(Collection entries)
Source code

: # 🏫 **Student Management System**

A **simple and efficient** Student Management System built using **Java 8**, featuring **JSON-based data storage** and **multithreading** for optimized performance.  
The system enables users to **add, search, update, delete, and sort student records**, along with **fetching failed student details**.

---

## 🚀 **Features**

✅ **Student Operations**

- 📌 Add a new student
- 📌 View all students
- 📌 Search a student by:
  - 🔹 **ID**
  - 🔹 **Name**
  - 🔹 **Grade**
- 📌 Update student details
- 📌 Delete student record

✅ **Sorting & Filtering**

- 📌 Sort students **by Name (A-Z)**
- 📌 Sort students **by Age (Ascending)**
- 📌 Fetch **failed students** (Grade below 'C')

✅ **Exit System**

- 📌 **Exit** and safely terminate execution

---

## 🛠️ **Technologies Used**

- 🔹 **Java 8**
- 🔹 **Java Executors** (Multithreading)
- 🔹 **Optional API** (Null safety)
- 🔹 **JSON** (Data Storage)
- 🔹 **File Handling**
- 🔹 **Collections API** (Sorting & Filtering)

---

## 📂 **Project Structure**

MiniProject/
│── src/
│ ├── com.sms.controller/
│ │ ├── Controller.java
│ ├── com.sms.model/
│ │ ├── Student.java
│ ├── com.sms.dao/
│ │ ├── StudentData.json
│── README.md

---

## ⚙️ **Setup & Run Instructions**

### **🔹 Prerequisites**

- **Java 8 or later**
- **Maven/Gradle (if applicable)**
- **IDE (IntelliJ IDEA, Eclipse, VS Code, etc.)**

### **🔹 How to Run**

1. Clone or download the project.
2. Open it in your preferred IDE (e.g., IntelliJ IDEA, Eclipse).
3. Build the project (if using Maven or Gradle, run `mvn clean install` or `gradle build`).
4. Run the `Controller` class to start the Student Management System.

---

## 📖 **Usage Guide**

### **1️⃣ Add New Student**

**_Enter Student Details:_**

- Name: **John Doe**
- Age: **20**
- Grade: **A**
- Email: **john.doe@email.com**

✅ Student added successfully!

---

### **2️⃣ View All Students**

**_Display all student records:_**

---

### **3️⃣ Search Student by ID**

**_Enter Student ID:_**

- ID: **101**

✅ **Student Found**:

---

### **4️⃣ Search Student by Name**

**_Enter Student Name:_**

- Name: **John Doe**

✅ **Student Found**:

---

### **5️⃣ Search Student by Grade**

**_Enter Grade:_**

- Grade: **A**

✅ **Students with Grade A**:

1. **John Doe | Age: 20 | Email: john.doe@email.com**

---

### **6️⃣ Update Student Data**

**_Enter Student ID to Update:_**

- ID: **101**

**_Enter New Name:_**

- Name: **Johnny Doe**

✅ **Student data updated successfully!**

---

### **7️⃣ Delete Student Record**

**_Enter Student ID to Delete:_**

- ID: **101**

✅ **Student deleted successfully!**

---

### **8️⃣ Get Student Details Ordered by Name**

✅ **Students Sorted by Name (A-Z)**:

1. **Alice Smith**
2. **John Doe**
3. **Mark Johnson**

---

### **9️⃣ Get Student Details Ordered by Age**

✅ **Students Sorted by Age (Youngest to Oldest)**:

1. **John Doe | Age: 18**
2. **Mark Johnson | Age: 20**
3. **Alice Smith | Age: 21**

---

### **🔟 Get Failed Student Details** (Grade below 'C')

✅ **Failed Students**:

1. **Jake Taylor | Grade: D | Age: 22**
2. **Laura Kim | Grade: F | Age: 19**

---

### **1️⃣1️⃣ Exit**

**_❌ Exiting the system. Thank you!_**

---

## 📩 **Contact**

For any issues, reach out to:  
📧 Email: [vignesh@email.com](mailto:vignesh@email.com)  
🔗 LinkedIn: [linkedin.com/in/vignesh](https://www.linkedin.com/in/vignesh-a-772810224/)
==
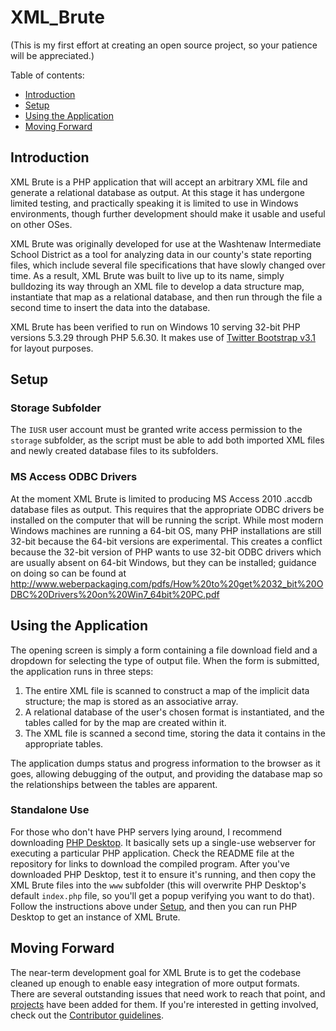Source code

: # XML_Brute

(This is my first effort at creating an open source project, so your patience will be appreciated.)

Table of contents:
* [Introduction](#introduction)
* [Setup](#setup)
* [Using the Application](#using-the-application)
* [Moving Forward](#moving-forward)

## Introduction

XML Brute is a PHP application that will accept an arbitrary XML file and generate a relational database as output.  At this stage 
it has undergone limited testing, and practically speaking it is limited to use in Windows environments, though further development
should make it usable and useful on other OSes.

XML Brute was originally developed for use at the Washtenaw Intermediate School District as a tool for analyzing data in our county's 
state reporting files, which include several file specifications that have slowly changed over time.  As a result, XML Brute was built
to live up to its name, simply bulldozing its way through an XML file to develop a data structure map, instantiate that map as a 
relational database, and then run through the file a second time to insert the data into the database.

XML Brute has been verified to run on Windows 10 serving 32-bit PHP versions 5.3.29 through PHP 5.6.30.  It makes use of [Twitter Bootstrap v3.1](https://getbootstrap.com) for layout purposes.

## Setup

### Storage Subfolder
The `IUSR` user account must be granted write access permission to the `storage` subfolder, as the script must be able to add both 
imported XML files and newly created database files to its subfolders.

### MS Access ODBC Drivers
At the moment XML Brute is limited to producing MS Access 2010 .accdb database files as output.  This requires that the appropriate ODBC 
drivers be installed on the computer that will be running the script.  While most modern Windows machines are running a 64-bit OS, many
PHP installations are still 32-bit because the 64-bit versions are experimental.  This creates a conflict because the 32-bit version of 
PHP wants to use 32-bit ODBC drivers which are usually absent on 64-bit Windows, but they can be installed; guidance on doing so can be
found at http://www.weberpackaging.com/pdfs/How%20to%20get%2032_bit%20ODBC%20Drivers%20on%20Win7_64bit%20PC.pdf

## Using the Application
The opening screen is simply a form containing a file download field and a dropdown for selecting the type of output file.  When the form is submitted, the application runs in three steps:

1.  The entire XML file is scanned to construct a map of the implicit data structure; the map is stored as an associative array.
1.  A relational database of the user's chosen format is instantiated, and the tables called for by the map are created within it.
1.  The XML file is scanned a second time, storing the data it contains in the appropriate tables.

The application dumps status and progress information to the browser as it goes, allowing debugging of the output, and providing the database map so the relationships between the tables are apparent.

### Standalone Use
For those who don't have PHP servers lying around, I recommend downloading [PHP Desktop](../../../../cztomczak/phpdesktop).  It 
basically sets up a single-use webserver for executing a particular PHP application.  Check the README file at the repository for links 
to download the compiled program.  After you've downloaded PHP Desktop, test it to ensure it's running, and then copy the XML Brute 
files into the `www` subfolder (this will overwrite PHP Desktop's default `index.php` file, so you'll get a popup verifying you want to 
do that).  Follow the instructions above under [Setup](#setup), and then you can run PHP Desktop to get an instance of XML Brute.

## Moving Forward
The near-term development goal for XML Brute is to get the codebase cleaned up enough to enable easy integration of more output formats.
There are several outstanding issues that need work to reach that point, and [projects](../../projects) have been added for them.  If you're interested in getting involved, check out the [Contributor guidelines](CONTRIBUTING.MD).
==
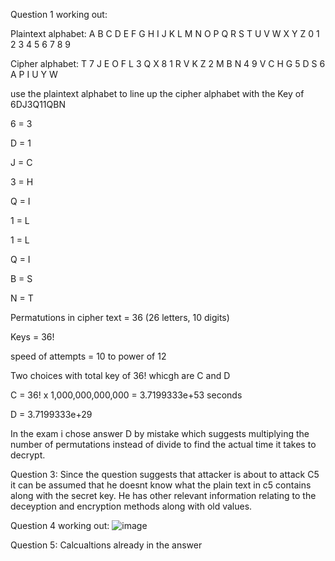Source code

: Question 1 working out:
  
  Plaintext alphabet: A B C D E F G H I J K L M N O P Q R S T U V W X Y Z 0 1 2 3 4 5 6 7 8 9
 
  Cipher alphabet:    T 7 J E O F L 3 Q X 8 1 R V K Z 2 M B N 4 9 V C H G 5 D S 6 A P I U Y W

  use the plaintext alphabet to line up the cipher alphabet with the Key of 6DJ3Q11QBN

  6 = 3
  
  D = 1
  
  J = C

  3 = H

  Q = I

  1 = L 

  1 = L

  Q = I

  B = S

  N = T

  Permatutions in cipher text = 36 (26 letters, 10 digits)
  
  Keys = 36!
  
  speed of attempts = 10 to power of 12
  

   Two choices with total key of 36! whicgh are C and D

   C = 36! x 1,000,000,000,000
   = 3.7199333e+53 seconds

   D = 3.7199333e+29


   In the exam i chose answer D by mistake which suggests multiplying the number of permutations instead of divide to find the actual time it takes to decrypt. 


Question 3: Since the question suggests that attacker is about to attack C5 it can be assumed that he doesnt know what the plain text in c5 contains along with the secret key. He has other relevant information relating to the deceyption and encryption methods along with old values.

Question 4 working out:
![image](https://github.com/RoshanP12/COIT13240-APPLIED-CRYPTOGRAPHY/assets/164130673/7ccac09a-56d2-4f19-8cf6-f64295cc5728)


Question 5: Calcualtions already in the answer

◆ Request
Lines to set down from above: the line with "- 📌 Fetch **failed", the line with "- 🔹 **File Handling**", and every line between, each exactly as written.

◆ Result of the task
- 📌 Fetch **failed students** (Grade below 'C')

✅ **Exit System**

- 📌 **Exit** and safely terminate execution

---

## 🛠️ **Technologies Used**

- 🔹 **Java 8**
- 🔹 **Java Executors** (Multithreading)
- 🔹 **Optional API** (Null safety)
- 🔹 **JSON** (Data Storage)
- 🔹 **File Handling**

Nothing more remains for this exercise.